This is basic implementation of K-D trees in PHP inspired by Princeton K-D trees assignment and done as a graduation project for Algorithms Course in Projector.
composer require f1r3starter/kdtree
Firstly, you have to decide, how many dimensions your tree is going to be used for, after that you can add some points:
<?php
use KDTree\Structure\KDTree;
use KDTree\ValueObject\Point;
$kdTree = new KDTree(2); // 2 for two-dimensional points, eg cities
$kdTree->put(new Point(35.0844, 106.6504));
$kdTree->put(new Point(41.2865, 174.7762));
// if you need somehow connect point to your application, you can use setName method
$point = new Point(46.8117, 33.4902);
$point->setName('Kakhovka');
$kdTree->put($point);
//...
$points = $kdTree->points(); // returns list of all points, which can be iterated through
$kdTree->contains(new Point(46.8117, 33.4902)); // will return "true"

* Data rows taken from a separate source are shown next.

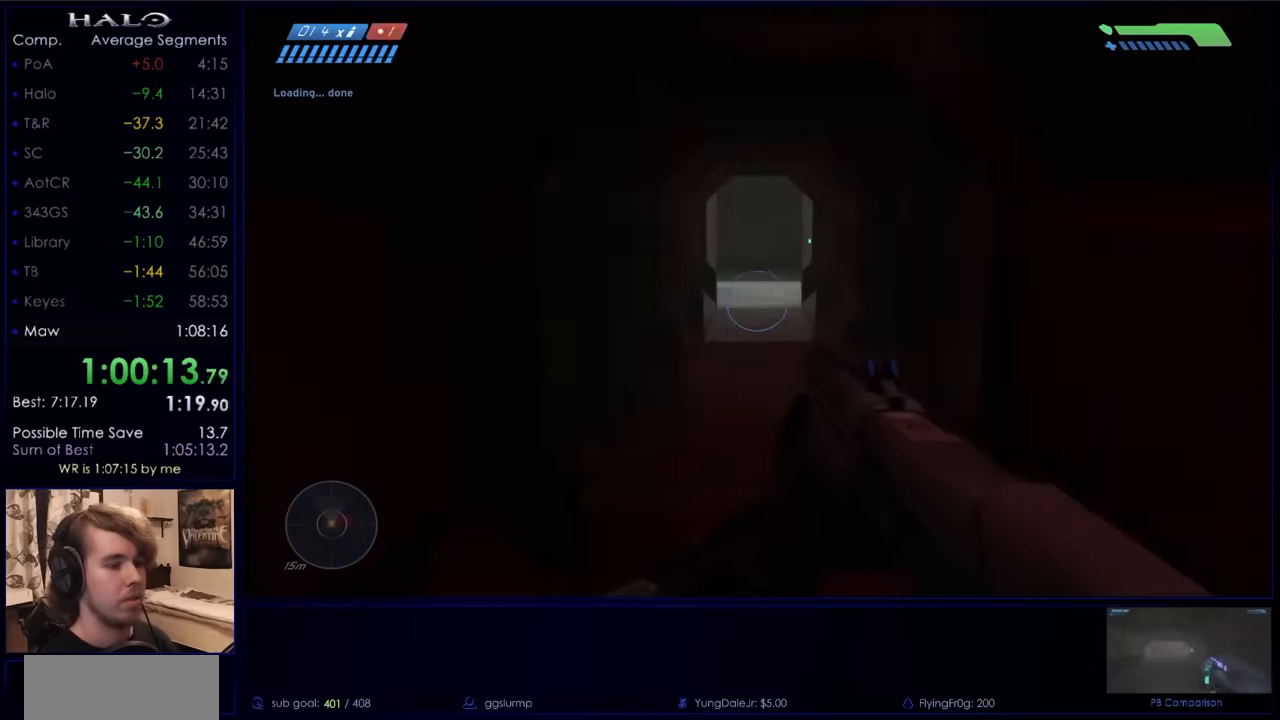
{"keys": ["w"], "mouse": [], "events": []}
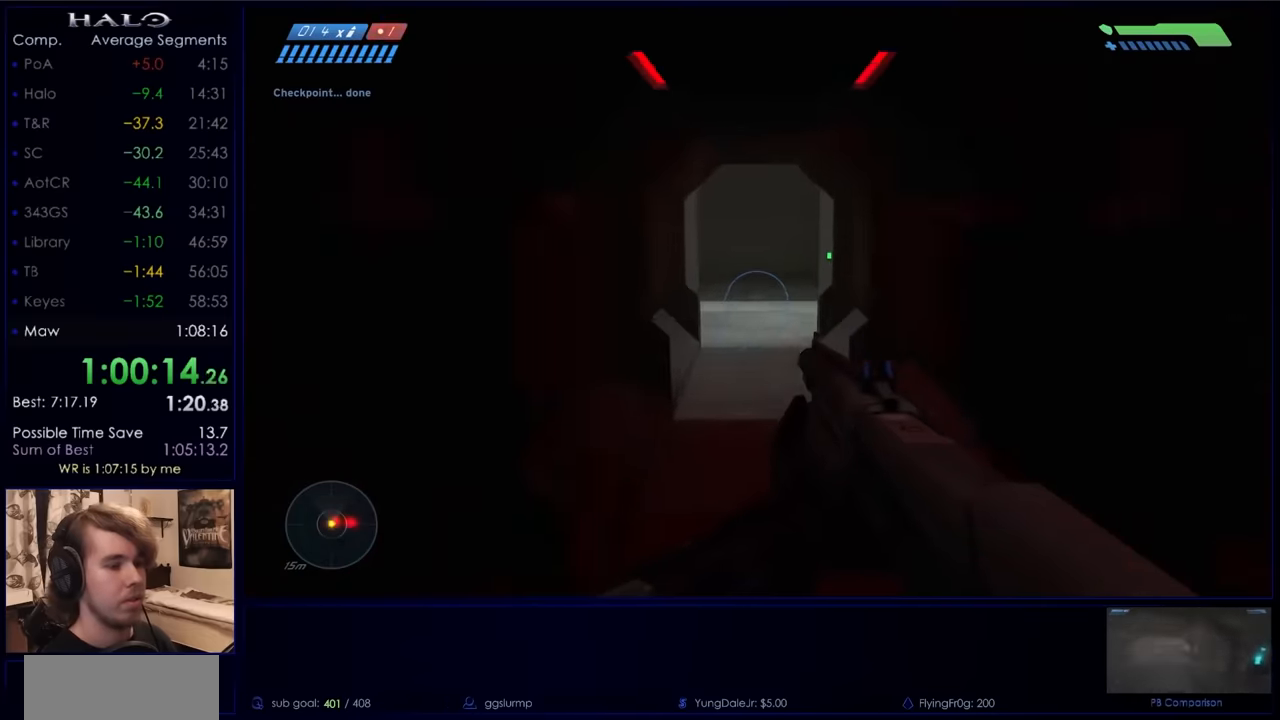
{"keys": ["w"], "mouse": [], "events": []}
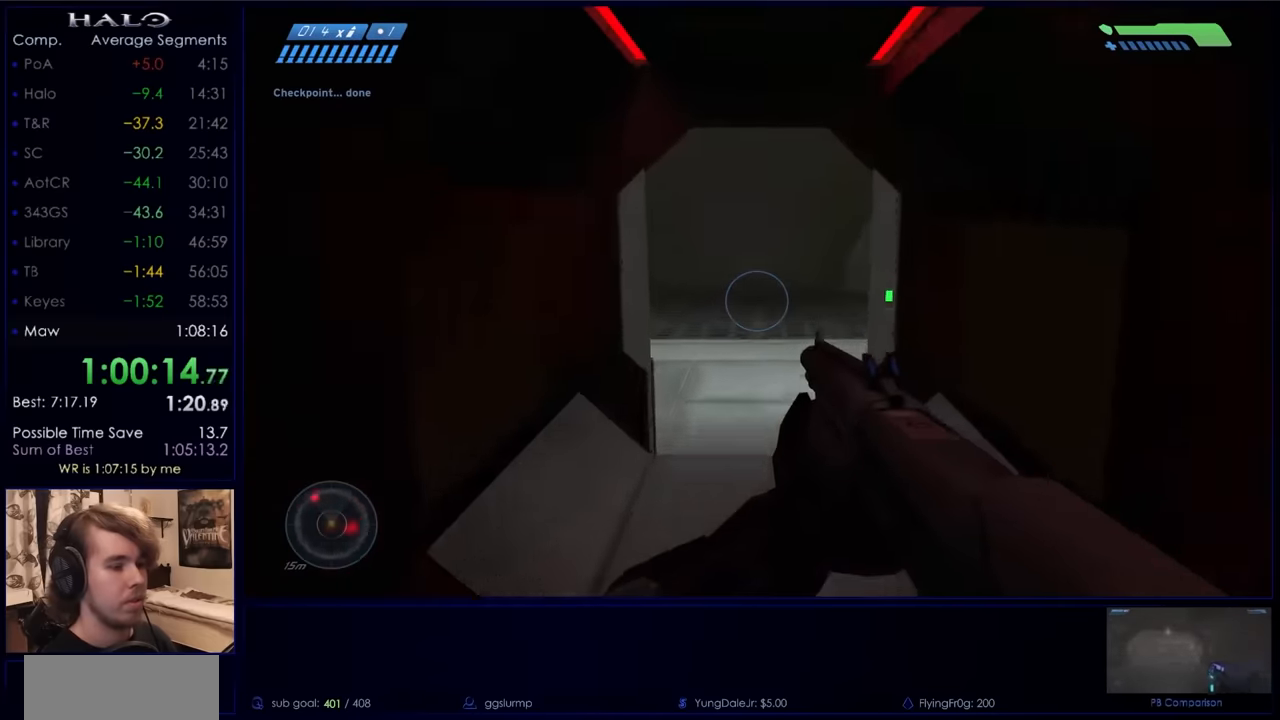
{"keys": ["w"], "mouse": [], "events": []}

After tree is constructed, we can try to find nearest point:
<?php
use KDTree\Search\NearestSearch;
use KDTree\ValueObject\Point;
$search = new NearestSearch($kdTree);
$nearestPoint = $search->nearest((new Point(41.2865, 174.7762)));
Also there is an ability to find points in some particular range, which should have
<?php
use KDTree\Structure\PointsList;
use KDTree\Search\PartitionSearch;
use KDTree\ValueObject\{Partition, Point};
$pointsList = new PointsList(2);
$pointsList->addPoint(new Point(46.8117, 33.4902));
$pointsList->addPoint(new Point(31.3142, 42.5245));
$pointsList->addPoint(new Point(22.2525, 41.3412));
$pointsList->addPoint(new Point(55.4245, 52.5134));
$search = new PartitionSearch($kdTree);
$foundPoints = $search->find(new Partition($pointsList));
Demo is available in this repository.